Он покачал головой, в глазах удивление:
– Я просто не ждал от вас таких быстрых и крутых действий. Вы же политик, настоящий мудрый и осторожный политик! К тому же демократ до мозга костей, общечеловек, вас на Западе только таким и представляют. Вы для них щит против русского тоталитаризма, фашизма, расизма, шовинизма и даже автаркизма! И вдруг такие слова… Господи, да такие вопросы вообще не людьми решаются!
– Богами?
– Да богами ли, историческим процессом, неотвратимостью хода истории – на что только мы не списываем результаты действий отдельных людей или инициативных групп! Но чтоб вот так прямо в лоб: оставить жизнь России или же умертвить ее… даже не представляю! От вас такой решимости не ожидал. Да еще срок, если вы серьезно, всего две недели!
– Мало?
– Мало ли? – ахнул он. – Такие вопросы решаются столетиями!
Я сказал горько:
– Уже нет. Если не решим, решат за нас. Если не решим быстро, успеют решить другие.
Он кивнул:
– Да, мир таков. Не решишь, так тебя решат. Но поспешность в решениях вам раньше была не свойственна, не свойственна.
– Все убыстряется, – ответил я. – Те процессы, на которые раньше уходили тысячи лет, теперь проходят за десяток лет. А что укладывалось в сотни, теперь может промелькнуть за неделю. А кто не успел, тот опездол, как говорит мой внук. Если я хороший политик, то должен понимать, где медленно и осторожно, а где – быстро и… как можно быстрее. Тут неважно, демократ или не демократ. Когда десять дорог ведут в пропасть, а одна выводит к жизни, то я выберу ту, что к жизни, даже если она ведет не совсем по демократической тропке. Знаете ли, перед инстинктом выживания как-то отступают законы Юстиниана. Есть законы, что вложены нам в души свыше, при рождении. А они велят, что надо жить самим и обязательно спасти свой род, племя, народ. Для Господа, дорогой Глеб Борисович, каждый народ – избранный!
Он слушал внимательно, взглянул на часы.
– Господин президент, до обеда еще полчасика… но раз уж совещание закончено, не пообедать ли?
Я вывернул кисть, глядя на стрелки подаренных шахтерами часов, в животе тут же радостно завозилось, начало демонстрировать пустоту.
– Да, пожалуй…
– У вас как насчет диеты?
– Какой диеты, – отмахнулся я. – Диету не назначают.
Он покачал головой:
– При вашей язве… гм…
– А вдруг не язва, – сказал я. – Рак желудка, говорят, очень похож на язву.

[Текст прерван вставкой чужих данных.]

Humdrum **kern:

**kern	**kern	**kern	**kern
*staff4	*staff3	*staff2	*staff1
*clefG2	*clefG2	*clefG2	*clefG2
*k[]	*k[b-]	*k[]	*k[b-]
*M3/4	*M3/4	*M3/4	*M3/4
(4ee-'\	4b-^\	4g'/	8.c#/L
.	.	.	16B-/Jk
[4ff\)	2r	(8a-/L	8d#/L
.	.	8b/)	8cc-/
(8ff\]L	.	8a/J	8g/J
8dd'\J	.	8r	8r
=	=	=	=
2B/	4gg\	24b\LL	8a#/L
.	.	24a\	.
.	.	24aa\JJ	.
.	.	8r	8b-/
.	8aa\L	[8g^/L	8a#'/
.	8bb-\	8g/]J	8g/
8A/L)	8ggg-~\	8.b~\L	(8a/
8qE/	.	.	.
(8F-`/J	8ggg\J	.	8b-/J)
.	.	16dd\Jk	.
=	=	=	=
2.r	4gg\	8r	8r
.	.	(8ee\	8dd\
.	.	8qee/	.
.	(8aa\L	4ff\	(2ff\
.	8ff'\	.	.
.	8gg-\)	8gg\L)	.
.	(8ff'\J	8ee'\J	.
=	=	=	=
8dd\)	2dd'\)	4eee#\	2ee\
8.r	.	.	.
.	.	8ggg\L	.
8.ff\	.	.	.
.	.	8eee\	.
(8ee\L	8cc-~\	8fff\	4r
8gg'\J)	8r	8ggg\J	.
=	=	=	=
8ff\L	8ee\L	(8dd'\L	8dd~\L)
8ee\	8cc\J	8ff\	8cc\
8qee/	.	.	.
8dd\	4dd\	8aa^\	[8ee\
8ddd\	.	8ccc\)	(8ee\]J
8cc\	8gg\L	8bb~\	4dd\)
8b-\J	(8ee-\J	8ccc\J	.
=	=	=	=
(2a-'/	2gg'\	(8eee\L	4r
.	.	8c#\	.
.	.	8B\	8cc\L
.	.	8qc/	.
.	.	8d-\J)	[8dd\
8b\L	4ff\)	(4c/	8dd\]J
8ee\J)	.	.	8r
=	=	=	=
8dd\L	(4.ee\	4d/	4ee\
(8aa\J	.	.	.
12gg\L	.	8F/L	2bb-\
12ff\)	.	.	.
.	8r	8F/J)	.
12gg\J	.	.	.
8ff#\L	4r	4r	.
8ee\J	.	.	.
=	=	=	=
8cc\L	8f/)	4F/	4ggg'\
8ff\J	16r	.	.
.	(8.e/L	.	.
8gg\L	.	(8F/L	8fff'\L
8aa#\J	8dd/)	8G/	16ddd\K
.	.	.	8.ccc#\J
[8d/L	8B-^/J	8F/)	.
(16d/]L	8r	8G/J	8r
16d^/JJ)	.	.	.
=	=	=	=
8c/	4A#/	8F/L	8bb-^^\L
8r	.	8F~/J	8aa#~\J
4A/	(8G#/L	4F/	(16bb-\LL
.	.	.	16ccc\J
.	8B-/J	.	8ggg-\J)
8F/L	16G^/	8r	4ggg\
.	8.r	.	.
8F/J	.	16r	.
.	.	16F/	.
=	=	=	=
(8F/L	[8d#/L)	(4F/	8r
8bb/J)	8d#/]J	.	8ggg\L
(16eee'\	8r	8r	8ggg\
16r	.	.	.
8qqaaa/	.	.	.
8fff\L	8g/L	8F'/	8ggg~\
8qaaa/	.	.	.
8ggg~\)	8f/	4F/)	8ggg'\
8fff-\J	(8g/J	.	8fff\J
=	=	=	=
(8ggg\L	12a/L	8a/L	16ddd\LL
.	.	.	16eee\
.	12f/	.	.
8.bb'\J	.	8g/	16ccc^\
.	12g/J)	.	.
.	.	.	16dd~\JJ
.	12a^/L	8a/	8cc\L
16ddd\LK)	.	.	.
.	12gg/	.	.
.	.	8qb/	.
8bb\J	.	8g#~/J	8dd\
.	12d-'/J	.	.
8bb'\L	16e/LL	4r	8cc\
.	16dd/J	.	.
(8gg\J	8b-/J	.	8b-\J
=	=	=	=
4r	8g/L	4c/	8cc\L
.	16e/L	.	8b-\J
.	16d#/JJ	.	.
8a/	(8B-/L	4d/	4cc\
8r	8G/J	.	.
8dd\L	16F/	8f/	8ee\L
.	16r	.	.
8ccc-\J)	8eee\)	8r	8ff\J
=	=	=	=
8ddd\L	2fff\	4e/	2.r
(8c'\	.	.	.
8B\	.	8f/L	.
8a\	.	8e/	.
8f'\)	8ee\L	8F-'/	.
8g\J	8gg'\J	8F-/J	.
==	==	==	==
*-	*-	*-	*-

В просторном чистом помещении нашей столовой уже трудились над борщом и бифштексами Громов и Забайкалец, Сигуранцев ел шашлык, не страшась, что его сочтут кавказцем, а Каганов, предатель, с удовольствием ухомякивал жареную свинину. Когда мы проходили мимо, он поймал укоризненный взгляд Павлова и сказал нервно:
– Идите, идите!.. Я в походе, а когда в походе и в чужой стране, то можно и нечистую пищу!
– Кто такое сказал? – удивился Павлов.
– Любавический ребе, – соврал, не моргнув глазом, Каганов. – Говорит, все можно. Даже пить и гулять с голыми бабами в субботу, если это помогает нашему общему делу всемирной победы сионизма и антисемитизма. Так что топайте дальше… зелоты, блин!
Мы опустились за президентский стол, Павлов время от времени пытливо посматривал на меня, в глазах то и дело проскакивает огонек изумления. Официантка пошла за заказом, Павлов чуть пригнулся, пуская звук, как бильярдный шар, по блестящей поверхности стола в мою сторону, сказал негромко, настойчиво:
– Вы удивительно правы, господин президент. Мы у последней черты! За нашими спинами окончательное исчезновение России и русских как нации. Это смешно и трагично, но сейчас в самом деле от нас зависит, быть России или не быть. Последнее столетие усиленно насаждалась мысль, что русские – великая нация, а раз так, то должна во всем уступать «младшим братьям», что вошли в состав Советского Союза. Всю гибельность этой слюнявой интеллигентности осознали слишком поздно: распустили Советский Союз… сами распустили, а не проиграли в холодной войне, как пытаются доказывать «победители»!.. но, освободившись от балласта в виде пятнадцати республик, уже имели в своем теле гибельные метастазы. Вы знаете, что я имею в виду. Сейчас уже поздно принимать более жесткие иммиграционные законы… Нет, принимать их надо, но это уже не главное. Это как таблетка от головной боли при прогрессирующем раке. У нас еще есть шанс, но этот шанс дает не терапия, а операция. Серьезная, кровавая, мучительная и болезненная.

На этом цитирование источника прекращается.